(anterior)
A Sala de Ruth III
Itinerário do Sal pelo Miso
Ensemble
Assim
como as características do céu estabelecem circuitos racionais para uma
compreensão do todo, as características físicas, os ecossistemas endógenos e
exógenos, a criatividade na resolução das adaptações ao meio, são determinantes
na linguagem dos pássaros.
Esta
“linguagem dos pássaros”, como gosto de lhe chamar, eclodiu ontem, pelo início
da noite, na Sala de Ruth, em Tavira.
Esses entes semelhantes a pássaros são os Miso
Ensemble. Três em um, ou em vários, que fomos todos os que assistimos ao
espetáculo multimédia de Miguel, Paula e Perceu Azeguime. E muitos mais haverá
por detrás da produção de Itinerários do
Sal, uma “opera”, como é caracterizada pelos autores. Um bando de pássaros.

■ **Material fornecido**
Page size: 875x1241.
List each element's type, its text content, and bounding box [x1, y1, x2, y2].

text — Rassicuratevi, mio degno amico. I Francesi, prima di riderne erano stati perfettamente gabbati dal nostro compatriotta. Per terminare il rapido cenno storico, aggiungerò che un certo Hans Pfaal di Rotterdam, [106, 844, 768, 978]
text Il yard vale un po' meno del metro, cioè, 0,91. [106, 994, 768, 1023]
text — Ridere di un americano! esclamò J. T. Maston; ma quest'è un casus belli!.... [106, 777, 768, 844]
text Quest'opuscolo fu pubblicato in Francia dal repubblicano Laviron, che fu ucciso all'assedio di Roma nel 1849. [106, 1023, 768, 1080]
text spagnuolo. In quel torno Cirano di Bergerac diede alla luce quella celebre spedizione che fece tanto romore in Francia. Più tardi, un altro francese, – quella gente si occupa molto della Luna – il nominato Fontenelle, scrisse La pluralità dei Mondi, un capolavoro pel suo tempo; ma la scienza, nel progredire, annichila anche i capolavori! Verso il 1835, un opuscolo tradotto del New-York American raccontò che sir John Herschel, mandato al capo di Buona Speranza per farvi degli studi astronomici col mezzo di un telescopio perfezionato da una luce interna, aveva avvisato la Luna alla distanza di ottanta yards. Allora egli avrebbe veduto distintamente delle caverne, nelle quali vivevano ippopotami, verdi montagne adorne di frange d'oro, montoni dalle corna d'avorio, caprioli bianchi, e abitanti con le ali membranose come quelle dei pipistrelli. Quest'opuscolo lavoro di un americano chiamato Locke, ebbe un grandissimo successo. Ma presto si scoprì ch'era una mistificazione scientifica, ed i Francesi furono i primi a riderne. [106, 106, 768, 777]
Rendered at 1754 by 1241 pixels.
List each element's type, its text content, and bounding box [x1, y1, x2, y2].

■ **Conjunto de tarefas**
**A)** Reescreva de forma mais breve o parágrafo do texto do documento que começa por «Esses entes semelhantes a pássaros», mantendo os seus factos principais.
**B)** Retome o texto sobre o espetáculo dos Miso Ensemble na Sala de Ruth e continue-o a partir da sua última frase.
As linhas não têm nenhuma relação com o texto do documento.

■ **Respostas esperadas**
**A)** Os Miso Ensemble, semelhantes a pássaros, são três em um, ou em vários, o que inclui todos os que assistiram ao espetáculo multimédia de Miguel, Paula e Perceu Azeguime. Muitos mais haverá por detrás da produção, que os autores caracterizam como uma “opera”: um bando de pássaros.

**B)**
Dos mais criativos, dos mais genuínos, dos mais salubres. Têm o mesmo tempo da
Casa das Artes de Tavira, onde atuaram pela primeira vez, entre amigos, como
hoje na Sala de Ruth.
Enquanto
nos pássaros da mesma espécie a linguagem é semelhante, na comunidade dos
Homens, existem por vezes alguns de entre os demais, de onde emergem grandes
criações com a mesma qualidade e teor. “Quase como por acaso” uns deixam-se
penetrar, mais do que os outros, por essa linguagem expressiva, onde todas as
artes se misturam e atuam em cooperação com o autor, assim como ele o faz
também, como passarinheiro que se deseja pássaro. Com um aparente desgoverno,
os autores demonstram uma concentração absoluta, Paula e Perceu aos comandos de
uma eletrónica aracnídea, Miguel liderando o cumprimento da rigorosa expressão
humana da obra, tornando-a leve e natural como o sopro de um improviso. O
desempenho demonstra o empenho, a autenticidade e fundamentalmente o grande
fascínio de fazer arte.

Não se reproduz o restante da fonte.